Camille Laurens : « L’amour est une question politique »

Dans Ta Promesse, roman formellement impressionnant, l’autrice raconte une relation toxique entre sa narratrice, se croyant engagée dans une véritable idylle, et un homme charmeur et manipulateur. Rencontre avec une écrivaine qui excelle dans la réflexion sur un sentiment essentiel.

Christophe Kantcheff  • 25 juillet 2025 abonné·es
Camille Laurens : « L’amour est une question politique »
"Sans l’amour, rien ne se produit vraiment. C’est le premier lien à la naissance. Manquer d’amour dès le départ est une catastrophe."
© Francesca Mantovani pour les Éditions Gallimard

Claire Lancel est en passe d’être jugée pour avoir grièvement blessé son compagnon, Gilles. Une issue dramatique à une idylle qui avait pourtant commencé comme dans un rêve. Aux yeux de Claire en tout cas. Gilles lui a cependant demandé de lui faire une promesse : celle de ne jamais écrire sur lui. Or, Claire, écrivaine, est l’autrice de plusieurs romans relevant tous de l’autofiction où elle n’a décrit que ses chagrins, ses ratages amoureux. Elle a accédé volontiers à sa requête : « Depuis le premier jour je ne voyais pas comment cet homme, cette merveille d’homme, pourrait jamais me faire souffrir. L’évidence de l’amour heureux, comment la raconter ? », dit-elle à son avocate.

Le livre a des allures de thriller car, face au tribunal, Claire risque de manquer de preuves factuelles. Il faut donc qu’elle comprenne ce qu’il s’est passé, déconstruise le piège qui s’est refermé sur elle pour préparer sa défense. Mais comment apporter la preuve des agissements d’un manipulateur, d’un « pervers narcissique » qui agit dans la vie comme dans son métier : Gilles est metteur en scène de spectacles de marionnettes ? Les mots sont au cœur de ce roman haletant et leurs différents usages contradictoires : pour charmer, pour leurrer ou pour traquer la vérité. Au bout, il y a la littérature, que Camille Laurens fait ici triompher.

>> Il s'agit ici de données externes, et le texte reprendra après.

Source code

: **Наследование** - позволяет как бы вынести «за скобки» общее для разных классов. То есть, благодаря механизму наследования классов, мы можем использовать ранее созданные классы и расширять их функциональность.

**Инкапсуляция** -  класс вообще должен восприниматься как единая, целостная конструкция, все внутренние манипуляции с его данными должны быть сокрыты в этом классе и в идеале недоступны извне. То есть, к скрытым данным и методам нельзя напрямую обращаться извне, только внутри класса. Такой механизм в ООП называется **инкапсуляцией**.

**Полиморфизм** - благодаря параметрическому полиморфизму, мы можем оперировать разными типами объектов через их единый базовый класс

Pourquoi est-ce si important d’écrire sur l’amour comme vous le faites dans plusieurs de vos livres et à nouveau dans Ta Promesse ?

Camille Laurens : Cela me semble important parce que c’est un sentiment qui nous relie entre êtres humains. Sans l’amour, rien ne se produit vraiment. C’est le premier lien à la naissance. Manquer d’amour dès le départ est une catastrophe. C’est pourquoi, contrairement à ce qu’on me renvoie souvent, l’amour est à mes yeux une question politique.

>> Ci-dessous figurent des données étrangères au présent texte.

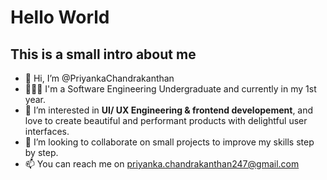 # Hello World

## This is a small intro about me

- 👋 Hi, I’m @PriyankaChandrakanthan
- 👩🏾‍💻 I'm a Software Engineering Undergraduate and currently in my 1st year.
- 👀 I’m interested in **UI/ UX Engineering & frontend developement**, and love to create beautiful and performant products with delightful user interfaces.
- 💞️ I’m looking to collaborate on small projects to improve my skills step by step.
- 📫 You can reach me on priyanka.chandrakanthan247@gmail.com

<!---
PriyankaChandrakanthan/PriyankaChandrakanthan is a ✨ special ✨ repository because its `README.md` (this file) appears on your GitHub profile.
You can click the Preview link to take a look at your changes.
--->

L’intime est forcément mêlé au collectif. Je ne fais pas de césure entre les deux.

Cela signifie que l’amour est une affaire intime et qu’il intervient aussi dans le champ public ?

Oui. L’intime est forcément mêlé au collectif. Je ne fais pas de césure entre les deux. Beaucoup de choses se résoudraient dans l’ordre de la société avec un peu plus d’amour. Je ne parle pas là de la passion amoureuse, bien sûr, mais davantage de l’amour du prochain – comme les religions le professent, et d’ailleurs, étymologiquement, le mot « religion » signifie « ce qui relie » –, de l’amour au sens large, du rapport à l’altérité, de l’empathie. Hélas, on assiste au contraire à un accroissement de l’égocentrisme. Que ce soit dans la sphère intime ou dans la société, il y a de moins en moins de vrais rapports aux autres, de vraies rencontres.

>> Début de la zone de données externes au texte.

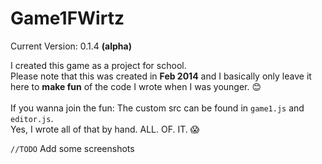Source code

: # Game1FWirtz

Current Version: 0.1.4 <b>(alpha)</b>

I created this game as a project for school.<br>
Please note that this was created in <b>Feb 2014</b> and I basically only leave it here to <b>make fun</b> of the code I wrote when I was younger. :blush: <br><br>
If you wanna join the fun: The custom src can be found in `game1.js` and `editor.js`.<br>
Yes, I wrote all of that by hand. ALL. OF. IT. :scream:

`//TODO` Add some screenshots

Si l’on considère l’amour des amoureux, pensez-vous que cet amour se transforme à travers le temps ? N’est-il pas aujourd’hui la proie du capitalisme ?

Oui, il a tendance à être transformé en objet de consommation. La rencontre amoureuse est devenue un marché. Et on se quitte aujourd’hui sur les sites de rencontre en invoquant des détails qui ne conviennent pas dans l’apparence, des critères physiques, de la même façon qu’on est déçu par un produit acheté dans un magasin. L’amour est jetable. Cela dit, bien avant la libération sexuelle et sa récupération par le capitalisme, au XIXe siècle par exemple, il y avait le mariage, le poids de la religion, le fait que les femmes étaient au départ davantage objets que sujets du désir amoureux – comme on le voit chez Benjamin Constant : et on ne s’aimait pas forcément davantage…

L’amour est donc une construction historique…

Bien sûr. Tout ce qui relève des liens humains évolue avec l’histoire.